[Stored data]
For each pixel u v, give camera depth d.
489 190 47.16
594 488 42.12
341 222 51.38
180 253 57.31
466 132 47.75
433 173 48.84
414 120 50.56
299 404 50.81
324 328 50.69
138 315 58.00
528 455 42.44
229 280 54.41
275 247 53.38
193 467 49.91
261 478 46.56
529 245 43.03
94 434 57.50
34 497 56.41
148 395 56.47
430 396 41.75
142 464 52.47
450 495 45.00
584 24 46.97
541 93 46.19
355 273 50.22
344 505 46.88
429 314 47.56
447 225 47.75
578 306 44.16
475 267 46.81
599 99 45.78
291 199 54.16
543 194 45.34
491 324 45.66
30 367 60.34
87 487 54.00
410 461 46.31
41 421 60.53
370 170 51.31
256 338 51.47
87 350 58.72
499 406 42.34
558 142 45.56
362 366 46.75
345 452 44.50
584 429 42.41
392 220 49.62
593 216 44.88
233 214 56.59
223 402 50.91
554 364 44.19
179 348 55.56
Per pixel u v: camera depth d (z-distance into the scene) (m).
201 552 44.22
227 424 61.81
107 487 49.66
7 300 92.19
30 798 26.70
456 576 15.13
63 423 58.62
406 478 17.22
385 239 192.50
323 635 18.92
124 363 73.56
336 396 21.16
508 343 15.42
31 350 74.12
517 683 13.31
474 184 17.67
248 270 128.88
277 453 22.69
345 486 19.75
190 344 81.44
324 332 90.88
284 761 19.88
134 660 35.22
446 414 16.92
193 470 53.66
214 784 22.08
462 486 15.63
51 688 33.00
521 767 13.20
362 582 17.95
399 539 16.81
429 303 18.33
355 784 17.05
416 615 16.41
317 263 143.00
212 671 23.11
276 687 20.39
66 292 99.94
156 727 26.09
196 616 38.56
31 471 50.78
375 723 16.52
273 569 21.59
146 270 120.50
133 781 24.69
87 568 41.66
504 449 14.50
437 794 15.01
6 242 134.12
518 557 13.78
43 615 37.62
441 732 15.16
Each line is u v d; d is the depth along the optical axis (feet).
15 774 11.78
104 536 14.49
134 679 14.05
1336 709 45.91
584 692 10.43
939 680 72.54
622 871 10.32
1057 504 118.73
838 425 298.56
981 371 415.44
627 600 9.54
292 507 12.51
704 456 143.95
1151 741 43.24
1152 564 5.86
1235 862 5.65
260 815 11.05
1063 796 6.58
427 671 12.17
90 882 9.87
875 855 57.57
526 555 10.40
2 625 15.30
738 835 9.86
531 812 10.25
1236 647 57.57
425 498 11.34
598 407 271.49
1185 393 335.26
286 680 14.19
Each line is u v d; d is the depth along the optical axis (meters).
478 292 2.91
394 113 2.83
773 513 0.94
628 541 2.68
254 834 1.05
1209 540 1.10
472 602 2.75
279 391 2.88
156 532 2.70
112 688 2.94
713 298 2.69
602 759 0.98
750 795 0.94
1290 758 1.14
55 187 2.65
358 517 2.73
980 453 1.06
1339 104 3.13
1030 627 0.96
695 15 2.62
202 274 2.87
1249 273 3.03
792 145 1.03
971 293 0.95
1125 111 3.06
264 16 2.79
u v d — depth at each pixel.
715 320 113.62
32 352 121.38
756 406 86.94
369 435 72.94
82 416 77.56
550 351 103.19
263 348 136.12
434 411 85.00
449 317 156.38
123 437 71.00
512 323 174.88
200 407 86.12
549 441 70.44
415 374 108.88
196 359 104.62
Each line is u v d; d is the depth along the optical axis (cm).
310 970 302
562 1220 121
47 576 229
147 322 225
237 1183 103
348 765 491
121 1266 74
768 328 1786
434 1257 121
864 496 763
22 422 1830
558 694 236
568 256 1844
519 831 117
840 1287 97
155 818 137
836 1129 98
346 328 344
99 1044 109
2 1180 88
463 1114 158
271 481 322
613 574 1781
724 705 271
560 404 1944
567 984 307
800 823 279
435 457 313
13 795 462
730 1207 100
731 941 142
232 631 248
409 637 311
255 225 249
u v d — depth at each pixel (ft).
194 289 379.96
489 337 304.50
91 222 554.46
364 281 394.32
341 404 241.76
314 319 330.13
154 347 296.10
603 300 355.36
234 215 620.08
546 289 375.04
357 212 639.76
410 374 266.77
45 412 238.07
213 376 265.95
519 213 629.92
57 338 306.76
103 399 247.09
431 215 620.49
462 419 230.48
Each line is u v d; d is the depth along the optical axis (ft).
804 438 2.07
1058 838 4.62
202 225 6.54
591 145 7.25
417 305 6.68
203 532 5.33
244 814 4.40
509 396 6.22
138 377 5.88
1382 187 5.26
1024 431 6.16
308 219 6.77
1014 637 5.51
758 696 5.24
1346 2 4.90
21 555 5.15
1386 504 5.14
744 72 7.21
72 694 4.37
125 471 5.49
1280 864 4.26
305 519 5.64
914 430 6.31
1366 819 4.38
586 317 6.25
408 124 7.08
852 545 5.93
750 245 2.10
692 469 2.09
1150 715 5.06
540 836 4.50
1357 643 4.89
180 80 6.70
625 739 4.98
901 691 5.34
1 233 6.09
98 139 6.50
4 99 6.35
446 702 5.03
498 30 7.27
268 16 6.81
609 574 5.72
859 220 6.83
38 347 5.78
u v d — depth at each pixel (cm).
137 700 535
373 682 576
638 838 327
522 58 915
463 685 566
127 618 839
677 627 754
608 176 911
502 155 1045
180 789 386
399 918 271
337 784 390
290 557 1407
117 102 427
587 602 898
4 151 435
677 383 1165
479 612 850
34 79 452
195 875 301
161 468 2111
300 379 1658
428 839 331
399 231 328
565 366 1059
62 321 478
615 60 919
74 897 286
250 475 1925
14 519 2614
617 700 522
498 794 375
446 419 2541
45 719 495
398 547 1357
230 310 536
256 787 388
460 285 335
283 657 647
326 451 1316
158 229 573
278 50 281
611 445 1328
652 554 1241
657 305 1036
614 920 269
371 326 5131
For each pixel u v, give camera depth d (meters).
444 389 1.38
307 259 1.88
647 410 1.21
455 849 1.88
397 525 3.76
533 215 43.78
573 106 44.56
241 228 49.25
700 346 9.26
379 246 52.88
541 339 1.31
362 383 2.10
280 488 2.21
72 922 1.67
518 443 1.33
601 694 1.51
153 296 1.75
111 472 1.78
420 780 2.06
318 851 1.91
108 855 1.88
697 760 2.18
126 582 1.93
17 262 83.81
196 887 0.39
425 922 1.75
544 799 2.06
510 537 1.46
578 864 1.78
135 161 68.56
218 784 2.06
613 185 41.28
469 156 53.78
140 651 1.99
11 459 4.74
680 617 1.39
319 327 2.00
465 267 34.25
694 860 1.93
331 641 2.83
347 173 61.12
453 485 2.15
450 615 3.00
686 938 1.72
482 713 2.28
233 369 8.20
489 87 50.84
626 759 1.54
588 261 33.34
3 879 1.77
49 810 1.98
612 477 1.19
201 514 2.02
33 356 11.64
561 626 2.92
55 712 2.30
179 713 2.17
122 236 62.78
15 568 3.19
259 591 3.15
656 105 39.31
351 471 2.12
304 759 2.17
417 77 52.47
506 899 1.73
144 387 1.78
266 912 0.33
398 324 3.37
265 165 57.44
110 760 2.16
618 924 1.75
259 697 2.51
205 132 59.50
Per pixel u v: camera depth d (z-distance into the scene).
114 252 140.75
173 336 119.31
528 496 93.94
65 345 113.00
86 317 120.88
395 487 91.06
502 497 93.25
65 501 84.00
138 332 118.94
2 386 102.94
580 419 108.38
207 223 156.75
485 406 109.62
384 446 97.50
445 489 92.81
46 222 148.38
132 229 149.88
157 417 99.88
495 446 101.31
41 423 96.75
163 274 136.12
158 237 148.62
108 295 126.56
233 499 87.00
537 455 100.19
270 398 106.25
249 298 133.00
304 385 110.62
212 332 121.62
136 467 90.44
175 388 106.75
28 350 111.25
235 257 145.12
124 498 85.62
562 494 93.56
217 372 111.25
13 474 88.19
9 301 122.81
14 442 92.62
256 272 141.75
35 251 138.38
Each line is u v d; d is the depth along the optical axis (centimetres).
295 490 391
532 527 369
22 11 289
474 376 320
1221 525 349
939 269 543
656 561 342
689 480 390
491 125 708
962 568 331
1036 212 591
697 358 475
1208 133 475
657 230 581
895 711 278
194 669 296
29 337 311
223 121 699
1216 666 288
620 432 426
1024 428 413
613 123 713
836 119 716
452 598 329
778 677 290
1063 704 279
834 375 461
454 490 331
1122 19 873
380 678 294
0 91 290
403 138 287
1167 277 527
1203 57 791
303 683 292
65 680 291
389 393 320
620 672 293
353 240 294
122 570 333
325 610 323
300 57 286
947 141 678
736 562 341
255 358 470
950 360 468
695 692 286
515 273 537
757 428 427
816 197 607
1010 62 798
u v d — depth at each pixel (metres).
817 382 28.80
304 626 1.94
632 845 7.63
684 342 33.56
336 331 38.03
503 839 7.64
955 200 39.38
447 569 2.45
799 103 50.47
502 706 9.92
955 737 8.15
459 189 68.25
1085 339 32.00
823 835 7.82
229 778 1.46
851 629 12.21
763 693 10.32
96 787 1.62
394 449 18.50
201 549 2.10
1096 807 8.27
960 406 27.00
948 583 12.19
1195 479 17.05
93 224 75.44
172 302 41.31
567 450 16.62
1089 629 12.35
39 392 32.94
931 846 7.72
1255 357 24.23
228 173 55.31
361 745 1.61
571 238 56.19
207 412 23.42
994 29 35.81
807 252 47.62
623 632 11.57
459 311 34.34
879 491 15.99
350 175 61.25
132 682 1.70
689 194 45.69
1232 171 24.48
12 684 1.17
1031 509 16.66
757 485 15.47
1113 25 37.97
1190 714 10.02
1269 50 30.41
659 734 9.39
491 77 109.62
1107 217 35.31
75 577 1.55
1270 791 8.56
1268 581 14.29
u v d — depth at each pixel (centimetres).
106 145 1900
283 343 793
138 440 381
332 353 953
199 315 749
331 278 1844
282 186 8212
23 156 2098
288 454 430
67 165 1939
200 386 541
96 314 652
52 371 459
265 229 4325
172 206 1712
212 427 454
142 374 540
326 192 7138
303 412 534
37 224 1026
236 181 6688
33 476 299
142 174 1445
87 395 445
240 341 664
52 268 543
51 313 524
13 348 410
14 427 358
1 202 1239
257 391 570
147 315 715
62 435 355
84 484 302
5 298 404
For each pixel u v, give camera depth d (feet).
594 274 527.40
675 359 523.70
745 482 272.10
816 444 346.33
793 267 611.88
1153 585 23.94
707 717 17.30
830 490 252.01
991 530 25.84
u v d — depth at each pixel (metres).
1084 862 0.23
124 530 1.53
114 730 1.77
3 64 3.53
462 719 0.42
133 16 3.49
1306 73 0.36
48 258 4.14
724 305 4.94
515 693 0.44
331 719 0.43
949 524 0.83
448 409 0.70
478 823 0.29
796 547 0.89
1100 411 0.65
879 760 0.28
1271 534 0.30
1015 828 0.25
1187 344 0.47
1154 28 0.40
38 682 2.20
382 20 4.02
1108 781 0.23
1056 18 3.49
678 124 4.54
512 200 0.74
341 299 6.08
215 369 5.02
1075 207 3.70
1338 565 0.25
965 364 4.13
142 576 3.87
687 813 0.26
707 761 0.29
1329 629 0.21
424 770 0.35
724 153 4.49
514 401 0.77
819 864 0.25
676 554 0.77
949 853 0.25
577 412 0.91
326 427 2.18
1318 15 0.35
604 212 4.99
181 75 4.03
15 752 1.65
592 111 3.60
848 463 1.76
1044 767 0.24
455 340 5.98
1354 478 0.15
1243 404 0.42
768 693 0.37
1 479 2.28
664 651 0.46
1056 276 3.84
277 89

**Task directions:**
From the records above, copy only the lines starting with the line that holds "284 761 19.88" and going on through the line that holds "196 359 104.62", exactly as written.

**Result:**
284 761 19.88
134 660 35.22
446 414 16.92
193 470 53.66
214 784 22.08
462 486 15.63
51 688 33.00
521 767 13.20
362 582 17.95
399 539 16.81
429 303 18.33
355 784 17.05
416 615 16.41
317 263 143.00
212 671 23.11
276 687 20.39
66 292 99.94
156 727 26.09
196 616 38.56
31 471 50.78
375 723 16.52
273 569 21.59
146 270 120.50
133 781 24.69
87 568 41.66
504 449 14.50
437 794 15.01
6 242 134.12
518 557 13.78
43 615 37.62
441 732 15.16
Each line is u v d; d is the depth along the optical axis (feet).
15 774 11.78
104 536 14.49
134 679 14.05
1336 709 45.91
584 692 10.43
939 680 72.54
622 871 10.32
1057 504 118.73
838 425 298.56
981 371 415.44
627 600 9.54
292 507 12.51
704 456 143.95
1151 741 43.24
1152 564 5.86
1235 862 5.65
260 815 11.05
1063 796 6.58
427 671 12.17
90 882 9.87
875 855 57.57
526 555 10.40
2 625 15.30
738 835 9.86
531 812 10.25
1236 647 57.57
425 498 11.34
598 407 271.49
1185 393 335.26
286 680 14.19
Each line is u v d; d is the depth along the optical axis (meters).
478 292 2.91
394 113 2.83
773 513 0.94
628 541 2.68
254 834 1.05
1209 540 1.10
472 602 2.75
279 391 2.88
156 532 2.70
112 688 2.94
713 298 2.69
602 759 0.98
750 795 0.94
1290 758 1.14
55 187 2.65
358 517 2.73
980 453 1.06
1339 104 3.13
1030 627 0.96
695 15 2.62
202 274 2.87
1249 273 3.03
792 145 1.03
971 293 0.95
1125 111 3.06
264 16 2.79
u v d — depth at each pixel.
715 320 113.62
32 352 121.38
756 406 86.94
369 435 72.94
82 416 77.56
550 351 103.19
263 348 136.12
434 411 85.00
449 317 156.38
123 437 71.00
512 323 174.88
200 407 86.12
549 441 70.44
415 374 108.88
196 359 104.62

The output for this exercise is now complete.